§ What you have to do
Look through the entries below. Report each line that has the word "Pret" in it.

(Edit difference data)

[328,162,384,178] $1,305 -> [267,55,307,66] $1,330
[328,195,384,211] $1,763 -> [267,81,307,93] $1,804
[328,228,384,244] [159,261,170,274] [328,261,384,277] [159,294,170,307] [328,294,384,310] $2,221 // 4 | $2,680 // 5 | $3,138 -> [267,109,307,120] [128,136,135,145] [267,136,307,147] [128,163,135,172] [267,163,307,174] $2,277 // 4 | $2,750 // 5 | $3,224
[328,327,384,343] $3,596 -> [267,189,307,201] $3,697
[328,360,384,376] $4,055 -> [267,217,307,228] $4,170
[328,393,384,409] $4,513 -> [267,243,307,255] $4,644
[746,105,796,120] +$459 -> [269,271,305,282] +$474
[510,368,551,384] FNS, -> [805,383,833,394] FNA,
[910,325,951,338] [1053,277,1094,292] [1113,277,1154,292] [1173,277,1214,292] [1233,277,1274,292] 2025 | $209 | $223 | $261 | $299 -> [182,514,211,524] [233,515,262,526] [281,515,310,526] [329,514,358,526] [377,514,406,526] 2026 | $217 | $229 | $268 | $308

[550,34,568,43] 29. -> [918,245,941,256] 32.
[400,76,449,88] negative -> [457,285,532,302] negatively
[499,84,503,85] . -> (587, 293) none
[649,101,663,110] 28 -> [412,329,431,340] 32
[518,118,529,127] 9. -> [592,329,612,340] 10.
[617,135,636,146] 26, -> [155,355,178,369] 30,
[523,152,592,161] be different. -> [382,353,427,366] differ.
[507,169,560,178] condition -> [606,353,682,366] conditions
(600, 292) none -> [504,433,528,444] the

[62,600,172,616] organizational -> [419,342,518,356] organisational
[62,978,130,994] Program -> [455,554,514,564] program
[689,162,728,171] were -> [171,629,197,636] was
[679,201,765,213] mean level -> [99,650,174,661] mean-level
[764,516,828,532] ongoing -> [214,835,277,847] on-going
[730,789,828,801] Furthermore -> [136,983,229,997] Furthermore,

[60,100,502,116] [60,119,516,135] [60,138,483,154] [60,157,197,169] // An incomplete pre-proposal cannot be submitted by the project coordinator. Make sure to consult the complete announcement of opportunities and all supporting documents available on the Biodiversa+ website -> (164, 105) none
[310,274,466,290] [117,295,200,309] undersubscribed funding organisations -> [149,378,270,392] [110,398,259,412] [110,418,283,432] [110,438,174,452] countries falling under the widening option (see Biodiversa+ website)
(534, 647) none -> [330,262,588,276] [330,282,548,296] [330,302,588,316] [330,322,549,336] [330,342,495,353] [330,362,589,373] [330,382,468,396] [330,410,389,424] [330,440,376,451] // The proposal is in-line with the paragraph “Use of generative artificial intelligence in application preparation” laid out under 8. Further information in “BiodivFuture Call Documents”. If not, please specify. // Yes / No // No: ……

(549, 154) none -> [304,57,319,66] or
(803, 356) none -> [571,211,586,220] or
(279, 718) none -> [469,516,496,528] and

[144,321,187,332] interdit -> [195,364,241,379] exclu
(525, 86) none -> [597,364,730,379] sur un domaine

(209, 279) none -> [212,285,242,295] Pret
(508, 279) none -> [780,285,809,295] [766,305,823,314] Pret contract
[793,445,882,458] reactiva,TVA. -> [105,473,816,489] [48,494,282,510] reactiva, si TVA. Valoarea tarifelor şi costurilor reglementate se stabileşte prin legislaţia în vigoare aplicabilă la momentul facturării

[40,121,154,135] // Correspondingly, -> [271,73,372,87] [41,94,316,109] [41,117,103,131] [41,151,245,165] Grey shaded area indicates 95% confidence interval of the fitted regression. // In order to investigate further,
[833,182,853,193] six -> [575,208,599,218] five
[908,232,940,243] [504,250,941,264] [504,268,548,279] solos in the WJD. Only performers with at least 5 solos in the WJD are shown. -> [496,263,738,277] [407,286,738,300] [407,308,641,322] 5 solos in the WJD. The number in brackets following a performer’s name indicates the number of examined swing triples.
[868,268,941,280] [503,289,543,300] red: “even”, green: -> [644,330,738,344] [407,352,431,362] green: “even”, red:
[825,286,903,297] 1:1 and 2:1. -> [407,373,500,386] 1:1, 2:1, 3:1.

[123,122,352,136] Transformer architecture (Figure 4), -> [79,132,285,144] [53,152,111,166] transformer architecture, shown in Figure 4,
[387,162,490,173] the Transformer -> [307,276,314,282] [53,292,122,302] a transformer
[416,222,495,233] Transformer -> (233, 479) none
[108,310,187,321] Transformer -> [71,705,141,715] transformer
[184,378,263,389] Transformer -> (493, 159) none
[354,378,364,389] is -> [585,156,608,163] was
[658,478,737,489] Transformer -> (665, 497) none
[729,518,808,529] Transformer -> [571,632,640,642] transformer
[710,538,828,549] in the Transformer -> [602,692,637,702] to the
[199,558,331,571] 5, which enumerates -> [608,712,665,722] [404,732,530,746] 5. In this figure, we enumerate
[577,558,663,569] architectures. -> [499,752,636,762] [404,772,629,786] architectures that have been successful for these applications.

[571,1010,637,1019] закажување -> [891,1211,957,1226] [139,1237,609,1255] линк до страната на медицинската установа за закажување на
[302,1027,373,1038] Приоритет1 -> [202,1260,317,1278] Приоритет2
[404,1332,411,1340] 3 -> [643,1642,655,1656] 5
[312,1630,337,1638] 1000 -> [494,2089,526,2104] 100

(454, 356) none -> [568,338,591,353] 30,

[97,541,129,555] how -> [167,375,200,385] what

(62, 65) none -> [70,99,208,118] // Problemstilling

§ Solution to the exercise
(209, 279) none -> [212,285,242,295] Pret
(508, 279) none -> [780,285,809,295] [766,305,823,314] Pret contract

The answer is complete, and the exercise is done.